Fact.
1.
Since
the 5th of April, the Indian stock market was falling just because
of two-sector – IT and Banking. The main contributors in that fall were HDFCBANK,
HDFC, and INFY. But yesterday all these three stocks showed some kind of strength.
2.
In
US ADR HDFCBANK and INFY were higher by 2.34 % and 0.7 % respectively.
3.
There
was short covering (-9.4 % APR and MAY) in the Nifty Future which
indicates that people are thinking that the market will go higher from here.
4.
Today
ICICIBANK may be a dragger for the market.
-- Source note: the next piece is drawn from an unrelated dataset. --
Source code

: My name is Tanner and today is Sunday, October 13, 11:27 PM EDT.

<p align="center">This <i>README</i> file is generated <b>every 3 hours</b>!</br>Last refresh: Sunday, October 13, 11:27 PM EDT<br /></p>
It may close in red because on Saturday
is going to publish its results and ahead of the result people prefer to book
the profit.
5.
Commodities
(Gold, Silver, and Crude Oil) are flat which is a good sign.
6.
Global
Market, Asian markets are mostly in green except Hong Kong Market
7.
Yesterday
Dow Jones closed in green, but Nasdaq in red. Nasdaq closed in red just because
of Netflix which was down about -35 %.
8.
The
only bad thing is that the FII is in still a selling mood. They have sold about
Rs -3000 Cr yesterday.
9.
Currently
SGX Nifty is showing about a 90-point gap up.
Conclusion.
Today we may expect the nifty to trade between
17000 to 17350.
Disclaimer: This blog is just for educational
purposes and it represents my view. Don’t Consider it as advice as I am not
SEBI Registered research analyst or advisor. Before taking trade do your
research or consult your financial advisor. I am not responsible for any profit
or loss that arises due to trading or investing.